##### ИСХОДНЫЙ ДОКУМЕНТ #####

Во-вторых, особенности передачи власти от Бориса Ельцина к Владимиру Путину и формирования системы собственности в России (в частности, залоговые аукционы, недопуск иностранных инвесторов на первых этапах приватизации к разгосударствлению экономики) действительно привели к олигархизации «верха» экономической системы и сращиванию финансовых и политических элит.

Другой вопрос, что Путин, сделав одной из политических целей своего правления демонтаж олигархата, избавившись от самых знаковых или строптивых фигур, ничего не изменил в механике системы. Он сохранил прежних лояльных ему олигархов и переделил существенную часть активов в пользу новых олигархов, так называемых «друзей Путина», «православных чекистов» (несколько упрощенный ярлык, тем не менее много говорящий об идеологии этого круга). На выходе мы имеем огосударствление экономики, низкий уровень конкуренции, невысокую долю малого и среднего бизнеса.

В-третьих, трансформация государства, общества и экономики в глазах многих выглядела как продолжение распада, а формирование нового порядка — как хаос и беспорядок. Когда маятник настроений населения качнулся в сторону условного «консерватизма», государственная власть не только следовала за новыми установками существенной части граждан, но и способствовала их движению в сторону большего «государственничества» и «патриотизма». С одной стороны, это отражало реальные взгляды представителей государственных элит, с другой — такой идеологический крен способствовал укреплению и сохранению патерналистской и персоналистской по характеру власти. Такая система требовала построения образа врага и источника всех бед — либералы и либеральная идеология подходили на эту роль. Ощущение поражения (в холодной войне) и отказа от социальных достижений советского режима (на самом деле очень ограниченного отказа — социальная сфера слабо реформирована) компенсировалось патриотической волной, которая превратилась в цунами после присоединения Крыма. Поражения сменились победами — так это выглядит в массовом сознании.

##### БЛОК ДАННЫХ #####

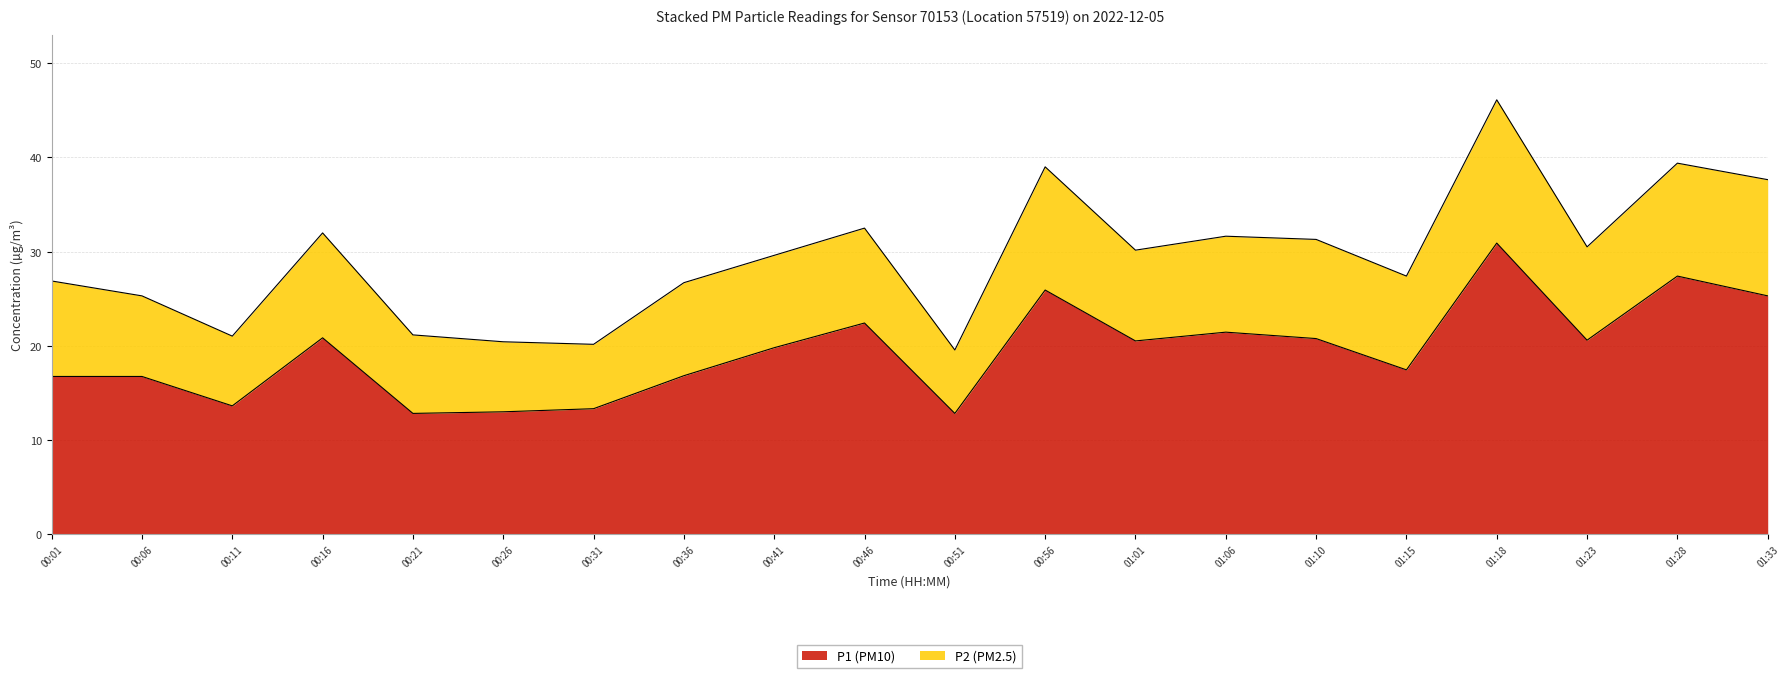

Which label corresponds to the largest value in the chart?

01:18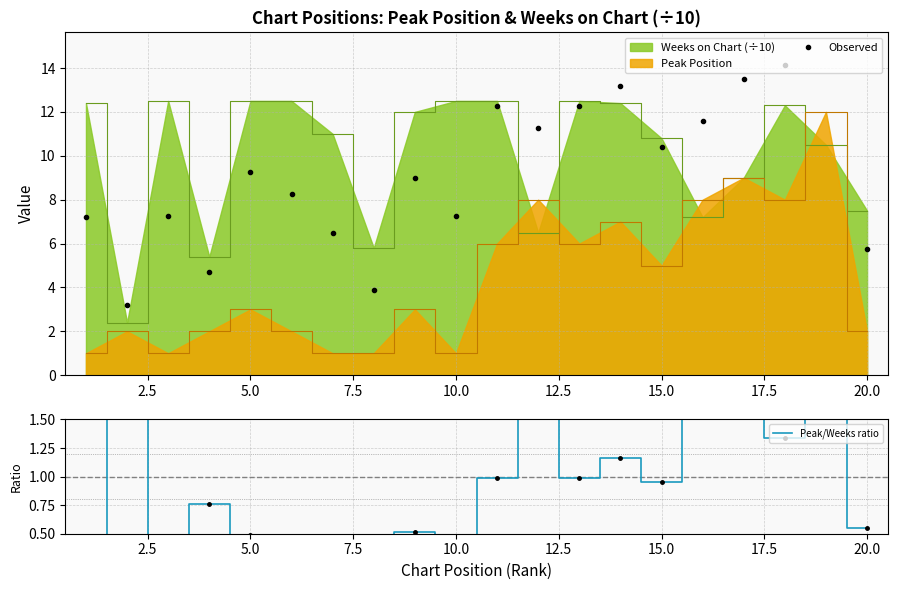

The value of Peak Position at 5.0 is 5.1. True or false?

False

#####

РАБОЧЕЕ ЗАДАНИЕ A: Перепишите без изменений фрагмент текста о власти и экономике России от «Во-вторых, особенности передачи» до «и политических элит.».
РАБОЧЕЕ ЗАДАНИЕ B: Перечислите все последствия, которые текст о власти и экономике России называет итогом «на выходе».
РАБОЧЕЕ ЗАДАНИЕ C: Пожалуйста, напишите продолжение текста о власти и экономике России, начиная сразу после его последнего предложения.
Перечень никак не связан с текстом о власти и экономике России.

ПОЛЕ ОТВЕТА A:
Во-вторых, особенности передачи власти от Бориса Ельцина к Владимиру Путину и формирования системы собственности в России (в частности, залоговые аукционы, недопуск иностранных инвесторов на первых этапах приватизации к разгосударствлению экономики) действительно привели к олигархизации «верха» экономической системы и сращиванию финансовых и политических элит.

ПОЛЕ ОТВЕТА B: огосударствление экономики; низкий уровень конкуренции; невысокая доля малого и среднего бизнеса

ПОЛЕ ОТВЕТА C:
Новый социальный контракт

Ключевой вопрос — где пределы, за которыми эта идеология перестает работать? Где заканчивается эффективность новой идеологии, когда исчерпываются ее мобилизационный ресурс и анестезирующий эффект?

Занятость в сферах, контролируемых государством или аффилированных с ним, составляет 30—35% занятого населения. Вместе с членами семей в зависимости от государства находятся 60%, а то и 70% граждан (оценки экономистов Никиты Масленникова и Бориса Грозовского). Вполне очевидно, что эти люди ощущают себя «проедающими» нефтегазовую ренту и, голосуя за государство, за действующую власть, они голосуют за свой кошелек. В результате кризиса наполняемость кошелька резко снижается и будет находиться в депрессивном состоянии довольно долго: получается, что адекватное выполнение социального контракта «колбаса в обмен на свободу» невозможно, а обновленная версия контракта — «Крым и духовные скрепы в обмен на свободу» — явно недостаточна для длительного сохранения социального мира.

По логике вещей государство должно было бы отпустить государствозависимые страты «на волю», «на заработки». Но проблема в том, что раздаточное государство, перераспределяющее ренту, не создало инструменты и среду, позволяющие людям в массовом порядке выживать и процветать в «свободном плавании» в условиях рыночной экономики. Симптоматично в этом смысле, что государство воспринимает борьбу с бедностью как уменьшение (или хотя бы сохранение) числа бедных за счет патерналистской поддержки, а не как увеличение числа состоятельных людей за счет формирования более комфортной экономической и регулятивной среды для самообеспечения и самозанятости людей.

Экономический рост в России и так-то неравномерно распределял блага — доходы от ренты не были хотя бы относительно равны для всех, кому-то из политических и олигархических инсайдеров доставалось гораздо больше. Это не был «рост для всех» («trickle-down growth»). Экономический же спад, с одной стороны, удовлетворяет недовольство, точнее, даже злорадство аутсайдеров: мол, плохо теперь всем, даже богатым. И это «маленькие радости» кризиса. Но, с другой стороны, неравенство в спаде тоже недостижимо — кризис бьет по всем, но сильнее всего по социально уязвимым слоям. А рента в таких условиях становится даже еще более «инсайдерской», доступной лишь еще более узкому кругу лиц и корпораций.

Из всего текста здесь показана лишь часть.